Working hard is part of her DNA and her home environment, having grown up on the Noem farm where hard work is stressed and expected, Kennedy says. She is the middle child of the three children of Kristi Noem and her husband, Bryon, who owns an insurance company in Bryant.
The three siblings were in a popular commercial in Kristi Noem’s breakout campaign in 2010, when she beat two solid Republicans in Chris Nelson and Blake Curd in the primary and then upset incumbent Democratic Congresswoman Stephanie Herseth Sandlin in the general.
Kennedy’s older sister, Kassidy, who played volleyball at USF before transferring to SDSU to get an ag-business degree, is 24. Her younger brother, Booker, is 16. And they were featured in campaign advertising this year, as Kristi Noem pulled off big wins against Attorney General Marty Jackley in the June GOP primary and against Democratic state Sen. Billie Sutton in the general election Nov. 6.
Kennedy Noem said she is very close to her mother and understands her in ways that other staffers cannot and could not. Kristi Noem is known for her tough campaign style and unflappable public persona. But Kennedy Noem said there’s much more to her mom than that.
“During the campaign, I saw what stuff gets her down. She has a very good heart, and a lot of the time it’s hard in the political realm for people to see that,” Kennedy said. “She could be in a room with 50 people and all of them saying good things, and one person would say something negative and she wouldn’t sleep that night.”
That’s daughter stuff, not staff stuff.
“It’s different with staff,” Kennedy continued. “They don’t see the side of her that comes home and doesn’t sleep. They see the side that’s good at public speaking and pushing policy proposals forward.”
Kennedy said that during her time in the hospital for back surgery, her mom was never far away, emotionally or physically.
“The nurses had to wheel a hospital bed into my room because she was having so much back pain,” Kennedy said. “I think it was just kind of sympathetic pain.”
Or supportive pain, perhaps. Or both.
Kristi Noem has had her own experience with back problems, including curvature of the spine when she was young that seemed likely to require surgery.
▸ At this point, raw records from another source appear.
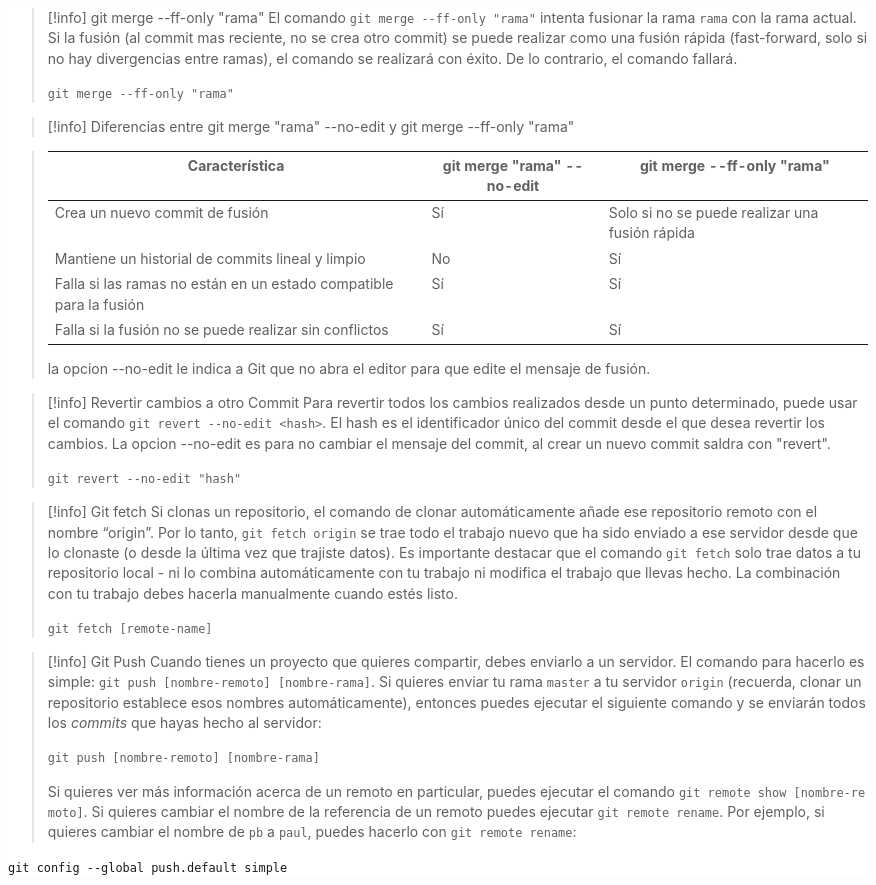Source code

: >[!info] git merge --ff-only "rama"
>El comando `git merge --ff-only "rama"` intenta fusionar la rama `rama` con la rama actual. Si la fusión (al commit mas reciente, no se crea otro commit) se puede realizar como una fusión rápida (fast-forward, solo si no hay divergencias entre ramas), el comando se realizará con éxito. De lo contrario, el comando fallará.
>```Git
>git merge --ff-only "rama"
>```


>[!info] Diferencias entre git merge "rama" --no-edit y git merge --ff-only "rama"

>|Característica | git merge "rama" --no-edit | git merge --ff-only "rama"|
>|---|---|---|
>Crea un nuevo commit de fusión|Sí|Solo si no se puede realizar una fusión rápida|
>|Mantiene un historial de commits lineal y limpio|No|Sí|
>|Falla si las ramas no están en un estado compatible para la fusión|Sí|Sí|
>|Falla si la fusión no se puede realizar sin conflictos|Sí|Sí|
>la opcion --no-edit le indica a Git que no abra el editor para que edite el mensaje de fusión.

>[!info] Revertir cambios a otro Commit 
>Para revertir todos los cambios realizados desde un punto determinado, puede usar el comando `git revert --no-edit <hash>`. El hash es el identificador único del commit desde el que desea revertir los cambios. La opcion --no-edit es para no cambiar el mensaje del commit, al crear un nuevo commit saldra con "revert".
>```Git
>git revert --no-edit "hash"
>```

>[!info] Git fetch
>Si clonas un repositorio, el comando de clonar automáticamente añade ese repositorio remoto con el nombre “origin”. Por lo tanto, `git fetch origin` se trae todo el trabajo nuevo que ha sido enviado a ese servidor desde que lo clonaste (o desde la última vez que trajiste datos). Es importante destacar que el comando `git fetch` solo trae datos a tu repositorio local - ni lo combina automáticamente con tu trabajo ni modifica el trabajo que llevas hecho. La combinación con tu trabajo debes hacerla manualmente cuando estés listo.
>```Git
>git fetch [remote-name]
>```

>[!info] Git Push
>Cuando tienes un proyecto que quieres compartir, debes enviarlo a un servidor. El comando para hacerlo es simple: `git push [nombre-remoto] [nombre-rama]`. Si quieres enviar tu rama `master` a tu servidor `origin` (recuerda, clonar un repositorio establece esos nombres automáticamente), entonces puedes ejecutar el siguiente comando y se enviarán todos los _commits_ que hayas hecho al servidor:
>```Git
>git push [nombre-remoto] [nombre-rama]
>```
>Si quieres ver más información acerca de un remoto en particular, puedes ejecutar el comando `git remote show [nombre-remoto]`.
>Si quieres cambiar el nombre de la referencia de un remoto puedes ejecutar `git remote rename`. Por ejemplo, si quieres cambiar el nombre de `pb` a `paul`, puedes hacerlo con `git remote rename`:


```Git
git config --global push.default simple
```
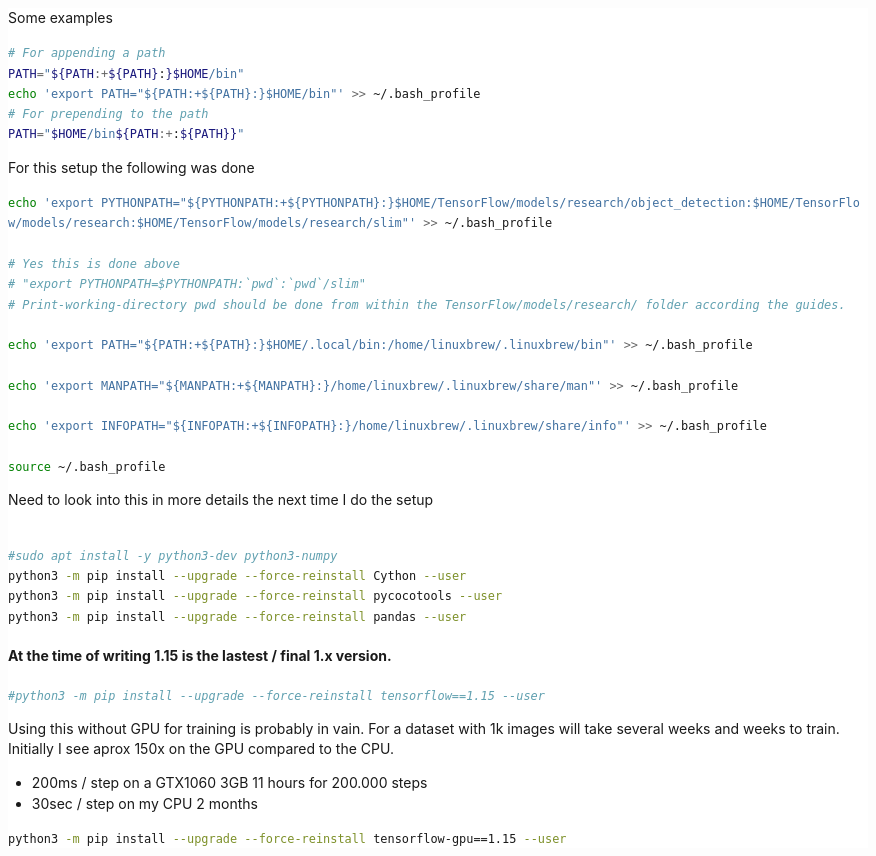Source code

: Some examples
```bash
# For appending a path 
PATH="${PATH:+${PATH}:}$HOME/bin"
echo 'export PATH="${PATH:+${PATH}:}$HOME/bin"' >> ~/.bash_profile
# For prepending to the path 
PATH="$HOME/bin${PATH:+:${PATH}}"
```

For this setup the following was done
```bash
echo 'export PYTHONPATH="${PYTHONPATH:+${PYTHONPATH}:}$HOME/TensorFlow/models/research/object_detection:$HOME/TensorFlow/models/research:$HOME/TensorFlow/models/research/slim"' >> ~/.bash_profile

# Yes this is done above
# "export PYTHONPATH=$PYTHONPATH:`pwd`:`pwd`/slim"
# Print-working-directory pwd should be done from within the TensorFlow/models/research/ folder according the guides.

echo 'export PATH="${PATH:+${PATH}:}$HOME/.local/bin:/home/linuxbrew/.linuxbrew/bin"' >> ~/.bash_profile

echo 'export MANPATH="${MANPATH:+${MANPATH}:}/home/linuxbrew/.linuxbrew/share/man"' >> ~/.bash_profile

echo 'export INFOPATH="${INFOPATH:+${INFOPATH}:}/home/linuxbrew/.linuxbrew/share/info"' >> ~/.bash_profile

source ~/.bash_profile
```

Need to look into this in more details the next time I do the setup
```bash

#sudo apt install -y python3-dev python3-numpy
python3 -m pip install --upgrade --force-reinstall Cython --user
python3 -m pip install --upgrade --force-reinstall pycocotools --user
python3 -m pip install --upgrade --force-reinstall pandas --user
```



####  At the time of writing 1.15 is the lastest / final 1.x version.
```bash
#python3 -m pip install --upgrade --force-reinstall tensorflow==1.15 --user
```

Using this without GPU for training is probably in vain. For a dataset with 1k images will take several weeks and weeks to train. Initially I see aprox 150x on the GPU compared to the CPU.
 - 200ms / step on a GTX1060 3GB		11 hours for 200.000 steps
 - 30sec / step on my CPU			2 months 
 
 ```bash
python3 -m pip install --upgrade --force-reinstall tensorflow-gpu==1.15 --user
 ```
 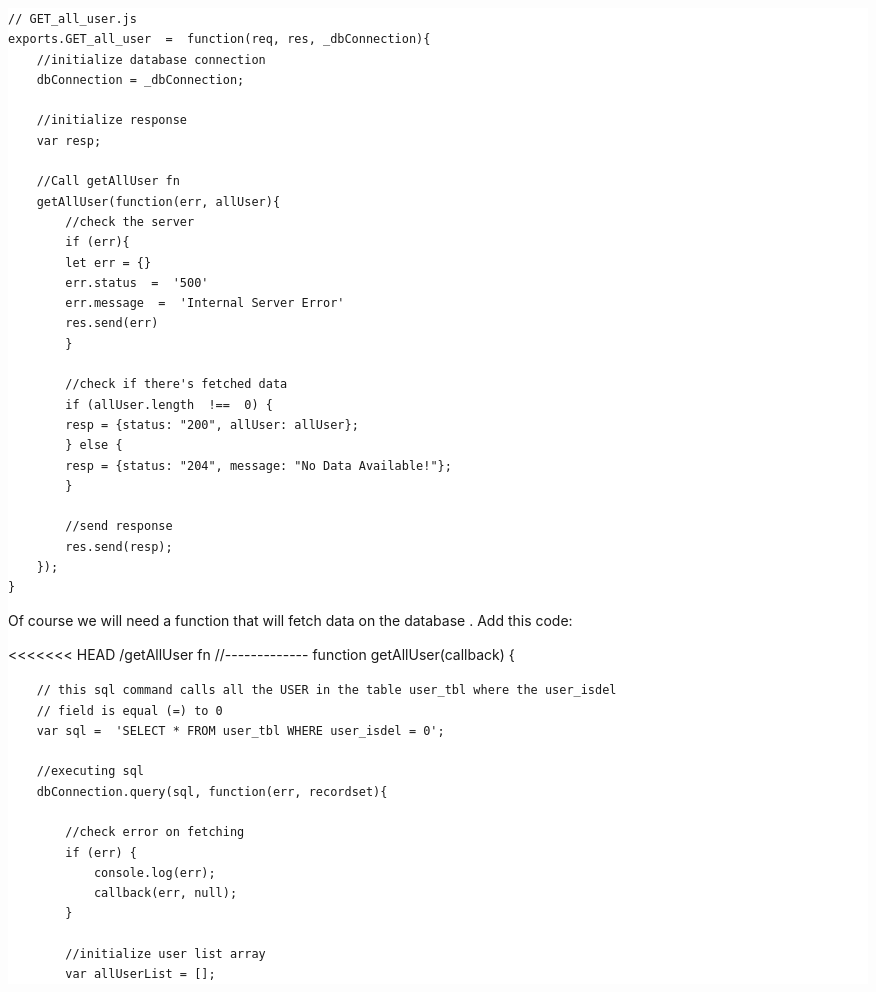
 ```
// GET_all_user.js
exports.GET_all_user  =  function(req, res, _dbConnection){
	//initialize database connection
	dbConnection = _dbConnection;

	//initialize response
	var resp;

	//Call getAllUser fn
	getAllUser(function(err, allUser){
		//check the server
		if (err){
		let err = {}
		err.status  =  '500'
		err.message  =  'Internal Server Error'
		res.send(err)
		}

		//check if there's fetched data
		if (allUser.length  !==  0) {
		resp = {status: "200", allUser: allUser};
		} else {
		resp = {status: "204", message: "No Data Available!"};
		}

		//send response
		res.send(resp);
	});
}
```

Of course we will need a function that will fetch data on the database . Add this code:

<<<<<<< HEAD
    /getAllUser fn
    //-------------
    function  getAllUser(callback) {
    
	    // this sql command calls all the USER in the table user_tbl where the user_isdel
	    // field is equal (=) to 0
	    var sql =  'SELECT * FROM user_tbl WHERE user_isdel = 0';
	    
	    //executing sql
	    dbConnection.query(sql, function(err, recordset){
	    
		    //check error on fetching
		    if (err) {
			    console.log(err);
			    callback(err, null);
		    }
		    
		    //initialize user list array
		    var allUserList = [];
		    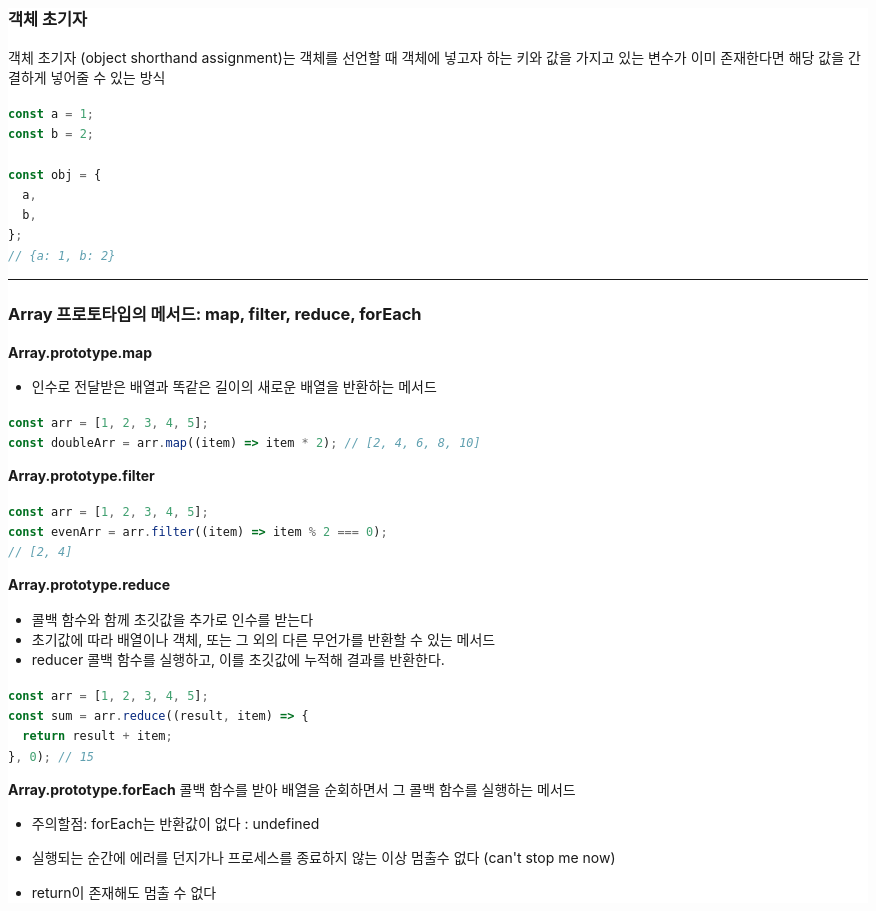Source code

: 
### 객체 초기자

객체 초기자 (object shorthand assignment)는 객체를 선언할 때 객체에 넣고자 하는 키와 값을 가지고 있는 변수가 이미 존재한다면 해당 값을 간결하게 넣어줄 수 있는 방식

```jsx
const a = 1;
const b = 2;

const obj = {
  a,
  b,
};
// {a: 1, b: 2}
```

---

### Array 프로토타입의 메서드: map, filter, reduce, forEach

**Array.prototype.map**

- 인수로 전달받은 배열과 똑같은 길이의 새로운 배열을 반환하는 메서드

```jsx
const arr = [1, 2, 3, 4, 5];
const doubleArr = arr.map((item) => item * 2); // [2, 4, 6, 8, 10]
```

**Array.prototype.filter**

```jsx
const arr = [1, 2, 3, 4, 5];
const evenArr = arr.filter((item) => item % 2 === 0);
// [2, 4]
```

**Array.prototype.reduce**

- 콜백 함수와 함께 초깃값을 추가로 인수를 받는다
- 초기값에 따라 배열이나 객체, 또는 그 외의 다른 무언가를 반환할 수 있는 메서드
- reducer 콜백 함수를 실행하고, 이를 초깃값에 누적해 결과를 반환한다.

```jsx
const arr = [1, 2, 3, 4, 5];
const sum = arr.reduce((result, item) => {
  return result + item;
}, 0); // 15
```

**Array.prototype.forEach**
콜백 함수를 받아 배열을 순회하면서 그 콜백 함수를 실행하는 메서드

- 주의할점: forEach는 반환값이 없다 : undefined
- 실행되는 순간에 에러를 던지가나 프로세스를 종료하지 않는 이상 멈출수 없다 (can't stop me now)
- return이 존재해도 멈출 수 없다


  [key: string]: string,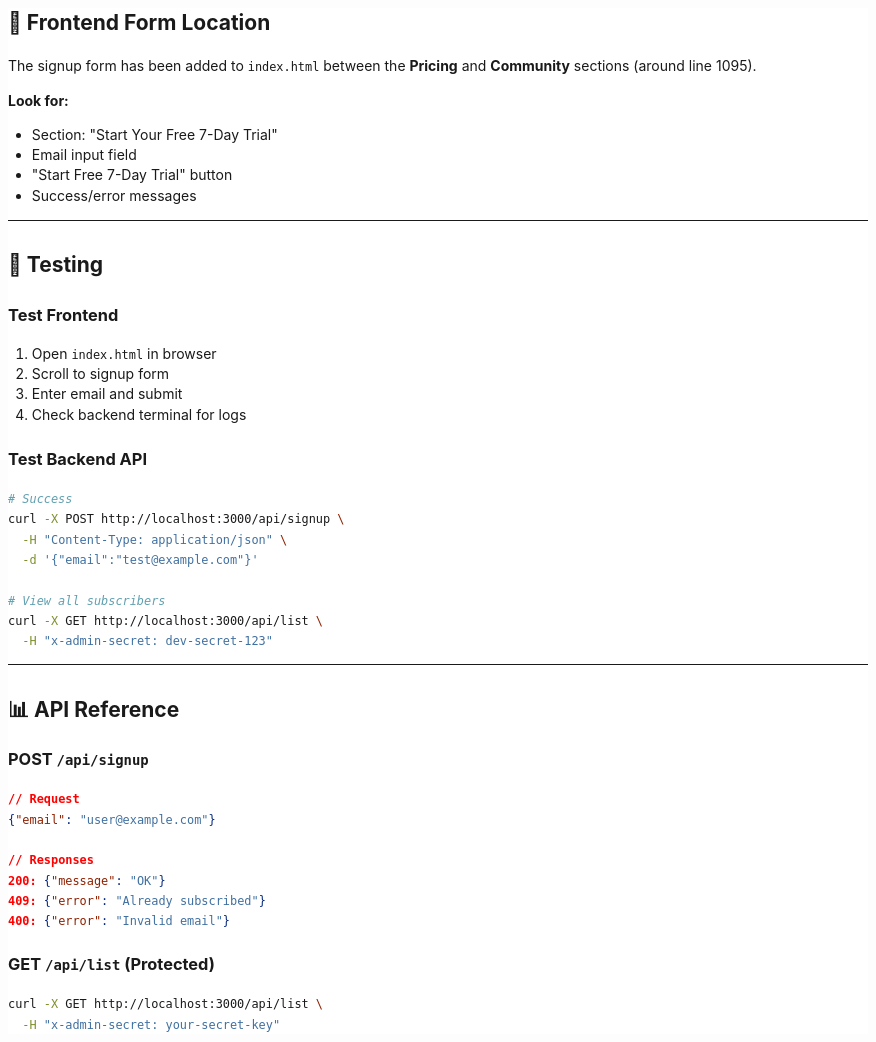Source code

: 
## 🎨 Frontend Form Location

The signup form has been added to `index.html` between the **Pricing** and **Community** sections (around line 1095).

**Look for:**
- Section: "Start Your Free 7-Day Trial"
- Email input field
- "Start Free 7-Day Trial" button
- Success/error messages

---

## 🧪 Testing

### Test Frontend
1. Open `index.html` in browser
2. Scroll to signup form
3. Enter email and submit
4. Check backend terminal for logs

### Test Backend API
```bash
# Success
curl -X POST http://localhost:3000/api/signup \
  -H "Content-Type: application/json" \
  -d '{"email":"test@example.com"}'

# View all subscribers
curl -X GET http://localhost:3000/api/list \
  -H "x-admin-secret: dev-secret-123"
```

---

## 📊 API Reference

### POST `/api/signup`
```json
// Request
{"email": "user@example.com"}

// Responses
200: {"message": "OK"}
409: {"error": "Already subscribed"}
400: {"error": "Invalid email"}
```

### GET `/api/list` (Protected)
```bash
curl -X GET http://localhost:3000/api/list \
  -H "x-admin-secret: your-secret-key"
```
Kennedy says her mom’s back problems seemed to have been “healed at church camp.”
Whatever led to the improvement of her own back ailment, Kristi Noem stayed in close contact with her daughter and her back problem — sometimes sensing Kennedy’s pain even while far off in Washington, D.C., doing her congressional chores.
“She’d call sometimes and say, ‘Does your back hurt?’” Kennedy remembers. “And I’d say, ‘Yeah, kind of.’ And she’d say, ‘I thought so.’”
At one point, Kennedy Noem was planning on law school after finishing her undergraduate work. She was figuring to work next spring and start looking at law-school options.
But those plans are on hold for now, as she prepares for different kind of challenge, one with historic implications and deep personal connections.
“Right now, I’m just focusing on helping my mom,” she says. “I’m just super grateful to have this opportunity to learn from her and her team and help her implement her policy agenda.”
And that once-broken back? Kennedy Noem says it feels just fine these days.
And on any day that it doesn’t, her mom will probably be the first to know.